Ok, it seems the error is thrown if you mix non-CDC rows (without _CHANGE_TYPE) and CDC within the same connection.

Here's a working example:

import {adapt, managedwriter, protos} from "@google-cloud/bigquery-storage";

const projectId = 'project';
const datasetId = 'dataset';
const tableId = 'table';

/**
 * CREATE TABLE `project.dataset.table`
 * (
 *   id STRING NOT NULL,
 *   createdAt TIMESTAMP NOT NULL,
 *   updatedAt TIMESTAMP NOT NULL,
 *   PRIMARY KEY (id) NOT ENFORCED
 * );
 */

const writeClient = new managedwriter.WriterClient({projectId});
const destinationTable = `projects/${projectId}/datasets/${datasetId}/tables/${tableId}`;
const writeStream = await writeClient.getWriteStream({
  streamId: `${destinationTable}/streams/_default`,
  view: protos.google.cloud.bigquery.storage.v1.WriteStreamView.FULL,
});

const protoDescriptor = adapt.convertStorageSchemaToProto2Descriptor(
  {
    fields: [
      ...writeStream.tableSchema.fields,
      {
        name: '_CHANGE_TYPE',
        type: protos.google.cloud.bigquery.storage.v1.TableFieldSchema.Type.STRING,
      },
    ],
  },
  'root',
);

const connection = await writeClient.createStreamConnection({
  streamId: managedwriter.DefaultStream,
  destinationTable,
});
const writer = new managedwriter.JSONWriter({ connection, protoDescriptor });

const upsertConnection = await writeClient.createStreamConnection({
  streamId: managedwriter.DefaultStream,
  destinationTable,
});
const upsertWriter = new managedwriter.JSONWriter({ connection: upsertConnection, protoDescriptor });

Promise.resolve().then(async () => {
  const createdAt =  (+new Date)*1000;
  const id = `id${createdAt}`;

  writer
    .appendRows([{id, createdAt, updatedAt: createdAt }])
    .getResult().then(r => console.log(new Date, r))

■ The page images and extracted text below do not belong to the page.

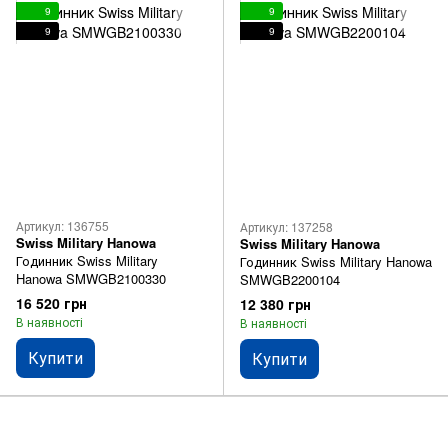
9
9
9
9
Артикул: 136755
Артикул: 137258
Swiss Military Hanowa
Swiss Military Hanowa
Годинник Swiss Military
Годинник Swiss Military Hanowa
Hanowa SMWGB2100330
SMWGB2200104
16 520 грн
12 380 грн
В наявності
В наявності
Купити
Купити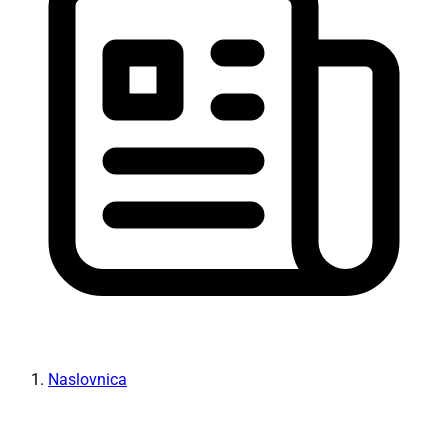
Naslovnica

  await new Promise(r => setTimeout(r, 500));

  upsertWriter
    .appendRows([{id, createdAt, updatedAt: (+new Date)*1000,  _CHANGE_TYPE: 'UPSERT'}])
    .getResult().then(r => console.log(new Date, r))
})

importantly, in my example there's a potential duplication of rows. writer will insert a row, but upsertWriter might also insert one, in some cases (observed in a larger deployment from several pods).

I would recommend anyone to avoid mixing up non-CDC and CDC writers within one application. Using the less-documented _CHANGE_TYPE: 'INSERT' if necessary.